Perez failed to even make it out of the Force India garage and on to the grid at the Sepang International Circuit due to a gearbox failure.
That led to the Mexican watching the race on television from the team's paddock building, and he was far from impressed as Mercedes scored a one-two spearheaded by Lewis Hamilton.
"For me it was quite a boring race, with Mercedes dominating, and nothing happening in the midfield," said Perez ahead of this weekend's Bahrain Grand Prix.
"In Malaysia, if it doesn't rain, there's a lot of degradation with the tyres, a lot of issues with cooling, so it's difficult to follow another car.
"Here (at the Bahrain International Circuit) we will hopefully see good racing, generally we have good racing.

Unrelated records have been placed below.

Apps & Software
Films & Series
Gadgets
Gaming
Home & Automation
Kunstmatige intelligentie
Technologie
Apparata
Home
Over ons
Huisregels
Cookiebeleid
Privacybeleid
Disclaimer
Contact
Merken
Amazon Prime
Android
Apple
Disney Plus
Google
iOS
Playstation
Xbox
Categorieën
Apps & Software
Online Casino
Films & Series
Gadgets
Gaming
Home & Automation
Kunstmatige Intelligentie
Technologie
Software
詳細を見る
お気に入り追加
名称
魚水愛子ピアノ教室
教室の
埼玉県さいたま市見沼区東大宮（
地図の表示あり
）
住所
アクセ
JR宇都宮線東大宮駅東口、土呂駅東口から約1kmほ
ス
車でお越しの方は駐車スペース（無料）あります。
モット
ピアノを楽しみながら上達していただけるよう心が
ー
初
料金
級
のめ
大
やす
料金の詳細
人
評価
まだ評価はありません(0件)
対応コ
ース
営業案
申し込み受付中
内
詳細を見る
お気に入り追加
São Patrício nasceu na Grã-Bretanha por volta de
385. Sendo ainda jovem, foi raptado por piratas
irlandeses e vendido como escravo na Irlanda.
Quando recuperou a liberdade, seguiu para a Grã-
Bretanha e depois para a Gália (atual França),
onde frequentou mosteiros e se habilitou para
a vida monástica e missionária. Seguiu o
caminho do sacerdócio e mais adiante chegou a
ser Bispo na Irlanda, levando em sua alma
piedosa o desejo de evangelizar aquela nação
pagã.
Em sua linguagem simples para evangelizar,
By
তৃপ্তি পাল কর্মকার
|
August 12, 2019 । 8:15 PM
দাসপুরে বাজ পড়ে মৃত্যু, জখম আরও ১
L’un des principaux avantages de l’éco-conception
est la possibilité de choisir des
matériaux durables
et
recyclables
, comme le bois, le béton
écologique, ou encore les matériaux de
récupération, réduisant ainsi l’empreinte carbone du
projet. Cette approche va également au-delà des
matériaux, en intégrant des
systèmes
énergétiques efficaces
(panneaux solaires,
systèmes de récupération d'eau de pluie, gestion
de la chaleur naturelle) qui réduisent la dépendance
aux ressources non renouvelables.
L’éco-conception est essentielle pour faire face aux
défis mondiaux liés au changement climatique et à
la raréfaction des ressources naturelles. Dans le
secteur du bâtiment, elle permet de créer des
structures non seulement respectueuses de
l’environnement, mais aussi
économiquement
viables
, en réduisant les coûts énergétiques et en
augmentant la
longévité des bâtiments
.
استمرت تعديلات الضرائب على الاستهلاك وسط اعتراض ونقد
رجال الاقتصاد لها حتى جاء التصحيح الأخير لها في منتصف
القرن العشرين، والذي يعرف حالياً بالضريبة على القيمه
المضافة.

"The people are learning more about the cars, so hopefully for the fans and the good of Formula One we can have a good show here."
It was anticipated that the introduction of the new 1.6-litre V6 turbo-charged power units would improve the show and shake up the grid.
For now, reigning four-times champions Red Bull are certainly on the back foot as Mercedes have undoubtedly stolen a march on their rivals.
However, whilst the drivers are working harder given their cars are sliding around more, that is having a negative impact.
"The racing has changed a lot," added Perez.
"There's a lot less downforce, and with the tyres, although Pirelli has gone aggressive with the compounds, they've made them harder, the degradation has not improved because you are sliding, as much as if it was a softer compound.
"To follow a car is difficult given the lack of downforce, so you have to be on a different strategy to make a move.
"The pace we saw compared to last year is really amazing. It was really slow, very, very slow, so the racing is more difficult.
"Although it's easier for a driver to make a mistake, you degrade the tyres by sliding more so you lose a lot of downforce and that makes it harder for us to attack someone who is on a similar pace to you."
Perez at least feels the racing will improve over time as teams again focus on aerodynamics rather than the power unit given the teething problems that continue to surround the new system.